Escucha recomendada: Zoé, “Vía láctea”

Aprovechando las festividades vale la pena destacar una de las funciones más importantes de la música: su capacidad para enmarcar y evocar experiencias compartidas. Generalmente comienza en la infancia cuando un familiar o amigo nos comparte el gusto por una canción o artista. Este hecho, en apariencia insignificante, representa la primera de muchas veces en las que utilizaremos lo musical como recurso para detonar nuevas formas de socialización.

A medida que crecemos consolidamos un gusto propio a partir de la interacción con familiares, amistades, parejas, desconocidos e incluso con los contenidos de diversos medios de comunicación y con los algoritmos de algunas herramientas digitales. Si bien durante la infancia vivimos experiencias que generan improntas que repercuten en la manera en la que valoramos culturalmente algo (Rapaille, 2007, pp. 13-29), es en la adolescencia cuando desarrollamos nuestra personalidad (Jarrett, 2018), y a la par configuramos nuestro gusto y la necesidad de buscar nueva música y vivencias para enriquecerlo.
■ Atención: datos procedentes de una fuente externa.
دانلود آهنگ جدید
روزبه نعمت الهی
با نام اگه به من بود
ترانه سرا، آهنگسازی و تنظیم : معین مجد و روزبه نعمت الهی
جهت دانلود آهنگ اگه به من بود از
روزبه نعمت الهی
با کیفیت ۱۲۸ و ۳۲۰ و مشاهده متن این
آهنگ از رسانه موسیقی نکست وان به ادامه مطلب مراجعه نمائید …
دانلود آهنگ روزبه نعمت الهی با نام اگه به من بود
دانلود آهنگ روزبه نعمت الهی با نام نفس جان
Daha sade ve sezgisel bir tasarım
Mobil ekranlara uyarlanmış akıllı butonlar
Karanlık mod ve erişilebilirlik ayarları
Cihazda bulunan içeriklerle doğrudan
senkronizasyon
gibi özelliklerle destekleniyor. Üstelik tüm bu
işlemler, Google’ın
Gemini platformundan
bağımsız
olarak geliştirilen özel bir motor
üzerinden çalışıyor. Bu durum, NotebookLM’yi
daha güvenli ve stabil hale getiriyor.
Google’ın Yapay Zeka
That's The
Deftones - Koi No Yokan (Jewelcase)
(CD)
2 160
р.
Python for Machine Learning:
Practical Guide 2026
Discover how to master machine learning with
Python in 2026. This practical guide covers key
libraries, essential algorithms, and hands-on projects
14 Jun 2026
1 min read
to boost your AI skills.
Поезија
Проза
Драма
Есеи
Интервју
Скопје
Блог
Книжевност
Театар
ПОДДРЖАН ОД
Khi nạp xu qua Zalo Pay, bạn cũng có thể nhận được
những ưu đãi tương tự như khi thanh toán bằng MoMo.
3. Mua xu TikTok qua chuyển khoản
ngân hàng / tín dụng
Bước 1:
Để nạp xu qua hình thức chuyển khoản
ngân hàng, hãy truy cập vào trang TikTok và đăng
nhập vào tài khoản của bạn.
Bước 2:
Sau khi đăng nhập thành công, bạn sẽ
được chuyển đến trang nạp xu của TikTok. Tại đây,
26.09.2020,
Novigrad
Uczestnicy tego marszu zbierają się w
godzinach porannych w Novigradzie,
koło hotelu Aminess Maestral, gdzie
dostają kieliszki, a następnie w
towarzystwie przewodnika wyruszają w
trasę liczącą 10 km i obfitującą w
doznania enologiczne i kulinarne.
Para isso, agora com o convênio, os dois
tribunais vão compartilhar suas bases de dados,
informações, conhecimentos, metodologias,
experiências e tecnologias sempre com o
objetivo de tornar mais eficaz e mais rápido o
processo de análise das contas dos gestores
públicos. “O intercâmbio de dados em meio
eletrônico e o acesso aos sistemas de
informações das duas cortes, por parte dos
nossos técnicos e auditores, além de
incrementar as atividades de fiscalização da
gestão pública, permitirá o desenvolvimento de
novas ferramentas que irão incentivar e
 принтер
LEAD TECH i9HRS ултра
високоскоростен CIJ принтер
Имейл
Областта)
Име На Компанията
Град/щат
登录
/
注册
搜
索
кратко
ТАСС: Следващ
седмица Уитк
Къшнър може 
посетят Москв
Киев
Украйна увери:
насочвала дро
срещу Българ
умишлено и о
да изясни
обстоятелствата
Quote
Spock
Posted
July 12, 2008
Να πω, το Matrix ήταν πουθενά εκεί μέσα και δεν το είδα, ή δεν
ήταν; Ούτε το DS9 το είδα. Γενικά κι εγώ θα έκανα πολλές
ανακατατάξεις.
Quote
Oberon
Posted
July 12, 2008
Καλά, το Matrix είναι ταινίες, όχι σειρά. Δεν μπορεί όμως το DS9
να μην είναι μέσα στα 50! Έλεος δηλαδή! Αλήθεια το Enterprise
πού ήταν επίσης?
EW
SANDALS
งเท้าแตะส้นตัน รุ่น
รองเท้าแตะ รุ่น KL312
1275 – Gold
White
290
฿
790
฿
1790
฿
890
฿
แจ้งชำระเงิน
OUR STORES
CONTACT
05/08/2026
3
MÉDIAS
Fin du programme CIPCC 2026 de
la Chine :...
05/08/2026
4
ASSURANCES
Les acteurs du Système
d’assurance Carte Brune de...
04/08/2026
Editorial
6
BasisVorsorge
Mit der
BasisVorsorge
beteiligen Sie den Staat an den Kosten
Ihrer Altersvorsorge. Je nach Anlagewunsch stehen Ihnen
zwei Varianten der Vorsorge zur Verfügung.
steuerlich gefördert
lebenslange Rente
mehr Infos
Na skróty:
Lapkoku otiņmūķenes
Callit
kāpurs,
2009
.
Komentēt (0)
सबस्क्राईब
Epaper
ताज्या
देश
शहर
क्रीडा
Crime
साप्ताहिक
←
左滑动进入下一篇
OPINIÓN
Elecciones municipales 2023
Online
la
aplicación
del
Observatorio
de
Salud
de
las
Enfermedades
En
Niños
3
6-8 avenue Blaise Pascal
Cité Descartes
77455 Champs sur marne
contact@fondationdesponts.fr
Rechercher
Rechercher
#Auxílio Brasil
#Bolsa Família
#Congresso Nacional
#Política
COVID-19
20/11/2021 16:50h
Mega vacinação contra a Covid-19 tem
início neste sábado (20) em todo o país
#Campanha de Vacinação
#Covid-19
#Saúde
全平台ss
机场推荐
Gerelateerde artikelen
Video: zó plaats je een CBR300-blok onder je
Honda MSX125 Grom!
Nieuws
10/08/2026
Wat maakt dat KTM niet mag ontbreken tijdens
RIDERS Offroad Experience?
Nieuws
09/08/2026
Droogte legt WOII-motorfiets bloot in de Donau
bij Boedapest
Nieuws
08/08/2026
Se ha identificado que actualmente este proceso llega a su clímax alrededor de los 24 años, y al superar los 30 se tiende a activarlo que se ha descrito como una “parálisis musical”: cuando por diversos factores perdemos el interés y la motivación por descubrir nueva música (Holbrook, 2018).

Sin importar nuestra edad o gustos, la música siempre enmarca infinidad de momentos compartidos, además de activar su rememoración. Es muy probable que haya alguna canción o artista que nos remita a nuestro primer noviazgo (¡te maldigo Fey!), así como a nuestro primer beso o a nuestra primera ruptura. La música tiende a estar presente en las primeras experiencias de socialización: fiestas y salidas con amigos. Y con los años esto aumentará exponencialmente a medida que conozcamos a nuevas personas y nos enfrentemos a nuevas situaciones sociales, dándolo prácticamente por sentado.

Las experiencias musicales compartidas refuerzan lazos con nuestros seres queridos. Recuerdo las horas que durante mi infancia estuve de colado con mi hermano mayor y sus amigos mientras descubrían las bandas que marcaron su adolescencia: Megadeth, Metallica, Anthrax, Slayer o Sepultura. De igual manera, tengo presente cuando en mi propia infancia y adolescencia hice lo mismo con amigos al escuchar varios grupos como Caifanes, Fobia, Maldita Vecindad, Mr. Bungle, Primus, Korn o Deftones. Y recuerdo cuando pude compartir retroactivamente la experiencia musical de la juventud de mi madre al acompañarla a un concierto de Paul Anka, o las veces que llegamos a bailar rock & roll en alguna celebración. Si queremos recordar momentos importantes de nuestra vida lo más seguro es que incluyan referentes musicales.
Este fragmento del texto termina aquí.